Task to complete => Please copy out the entries exactly, skipping any pictures.

Data for review =>
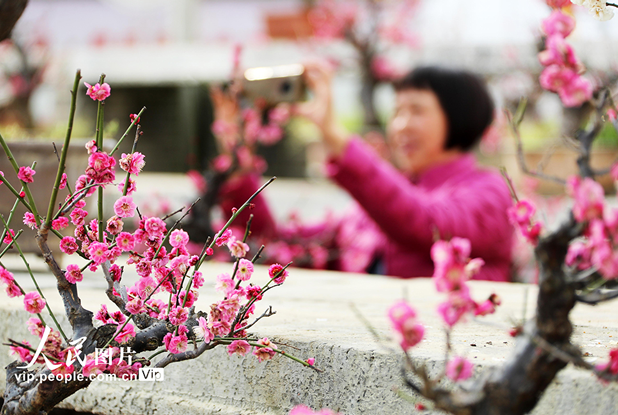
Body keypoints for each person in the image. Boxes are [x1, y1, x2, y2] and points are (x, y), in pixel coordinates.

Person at [216, 64, 514, 281]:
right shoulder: (368, 213)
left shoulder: (489, 191)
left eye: (417, 110)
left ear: (460, 118)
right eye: (397, 111)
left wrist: (335, 137)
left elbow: (424, 223)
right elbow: (281, 244)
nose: (400, 125)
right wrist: (236, 157)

Written reply =>
Body keypoints for each person in the image. Boxes are [x1, y1, x2, y2] and points are (x, y), in pixel coordinates.

Person at [216, 64, 514, 281]:
right shoulder: (368, 213)
left shoulder: (489, 191)
left eye: (417, 110)
left ear: (460, 118)
right eye: (397, 111)
left wrist: (335, 137)
left elbow: (424, 223)
right elbow: (281, 244)
nose: (400, 125)
right wrist: (236, 157)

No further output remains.